TITLE:
Reinforcement Learning in Mechatronic Systems: A Case Study on DC Motor Control
AUTHORS:
Alexander Nüßgen, Alexander Lerch, René Degen, Marcus Irmer, Martin de Fries, Fabian Richter, Cecilia Boström, Margot Ruschitzka
KEYWORDS:
Artificial Intelligence in Product Development, Mechatronic Systems, Reinforcement Learning for Control, System Integration and Verification, Adaptive Optimization Processes, Knowledge-Based Engineering
JOURNAL NAME:
Circuits and Systems,
Vol.16 No.1,
January
20,
2025
ABSTRACT: The integration of artificial intelligence into the development and production of mechatronic products offers a substantial opportunity to enhance efficiency, adaptability, and system performance.
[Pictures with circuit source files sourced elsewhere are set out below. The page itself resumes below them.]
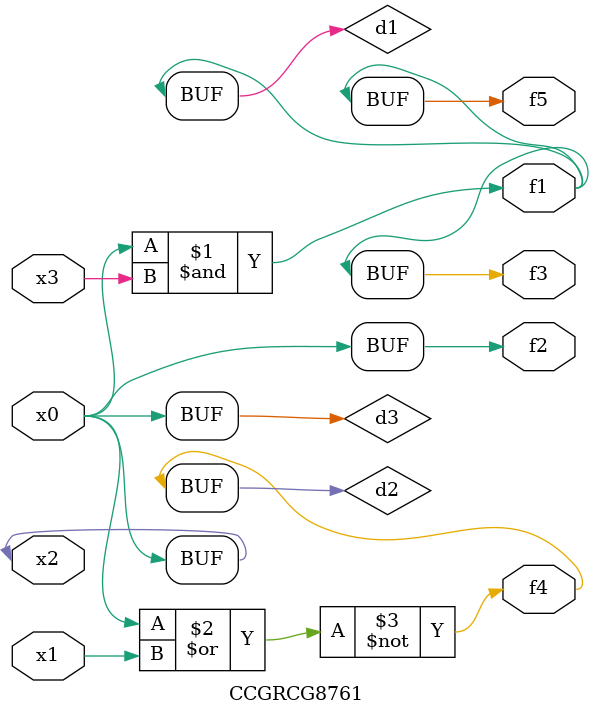
<source format=v>
module CCGRCG8761(
	input x0, x1, x2, x3,
	output f1, f2, f3, f4, f5
);

	wire d1, d2, d3;

	and (d1, x2, x3);
	nor (d2, x0, x1);
	buf (d3, x0, x2);
	assign f1 = d1;
	assign f2 = d3;
	assign f3 = d1;
	assign f4 = d2;
	assign f5 = d1;
endmodule

</source>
This paper examines the utilization of reinforcement learning as a control strategy, with a particular focus on its deployment in pivotal stages of the product development lifecycle, specifically between system architecture and system integration and verification. A controller based on reinforcement learning was developed and evaluated in comparison to traditional proportional-integral controllers in dynamic and fault-prone environments. The results illustrate the superior adaptability, stability, and optimization potential of the reinforcement learning approach, particularly in addressing dynamic disturbances and ensuring robust performance. The study illustrates how reinforcement learning can facilitate the transition from conceptual design to implementation by automating optimization processes, enabling interface automation, and enhancing system-level testing. Based on the aforementioned findings, this paper presents future directions for research, which include the integration of domain-specific knowledge into the reinforcement learning process and the validation of this process in real-world environments. The results underscore the potential of artificial intelligence-driven methodologies to revolutionize the design and deployment of intelligent mechatronic systems.